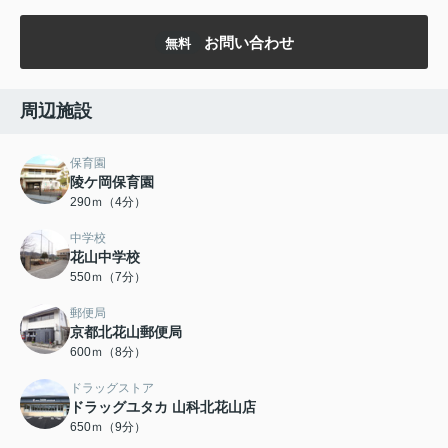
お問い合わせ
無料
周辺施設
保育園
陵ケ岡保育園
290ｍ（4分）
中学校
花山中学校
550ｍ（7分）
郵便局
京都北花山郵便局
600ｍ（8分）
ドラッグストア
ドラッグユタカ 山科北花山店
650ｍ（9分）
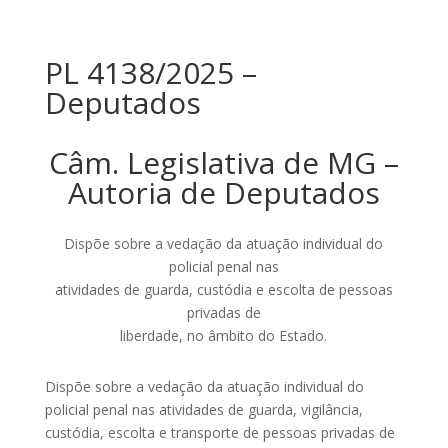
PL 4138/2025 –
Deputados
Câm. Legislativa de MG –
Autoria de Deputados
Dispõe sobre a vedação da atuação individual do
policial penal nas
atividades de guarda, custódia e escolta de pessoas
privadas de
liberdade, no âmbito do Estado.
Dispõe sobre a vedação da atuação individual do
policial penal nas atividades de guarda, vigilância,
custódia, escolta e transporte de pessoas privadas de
- - -
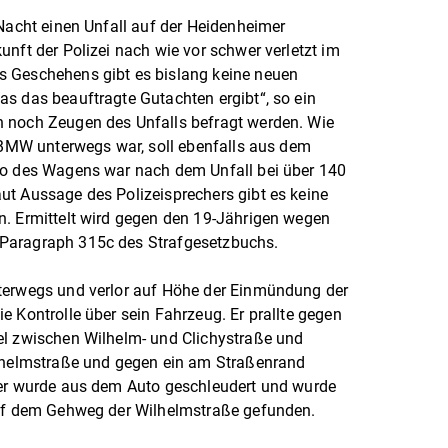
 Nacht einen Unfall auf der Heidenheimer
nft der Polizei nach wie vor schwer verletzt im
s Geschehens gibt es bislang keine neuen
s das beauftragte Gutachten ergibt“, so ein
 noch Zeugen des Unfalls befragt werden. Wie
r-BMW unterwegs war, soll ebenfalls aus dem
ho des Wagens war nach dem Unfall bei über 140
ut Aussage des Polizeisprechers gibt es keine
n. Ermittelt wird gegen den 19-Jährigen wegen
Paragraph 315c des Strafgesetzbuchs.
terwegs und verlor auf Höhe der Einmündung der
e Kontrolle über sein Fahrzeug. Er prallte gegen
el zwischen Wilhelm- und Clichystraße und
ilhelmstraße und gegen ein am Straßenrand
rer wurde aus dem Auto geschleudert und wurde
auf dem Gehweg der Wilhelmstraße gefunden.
- - -
Identify each line in the listing above that contains the word "gegen" with matching case, and copy those lines.

n. Ermittelt wird gegen den 19-Jährigen wegen
e Kontrolle über sein Fahrzeug. Er prallte gegen
ilhelmstraße und gegen ein am Straßenrand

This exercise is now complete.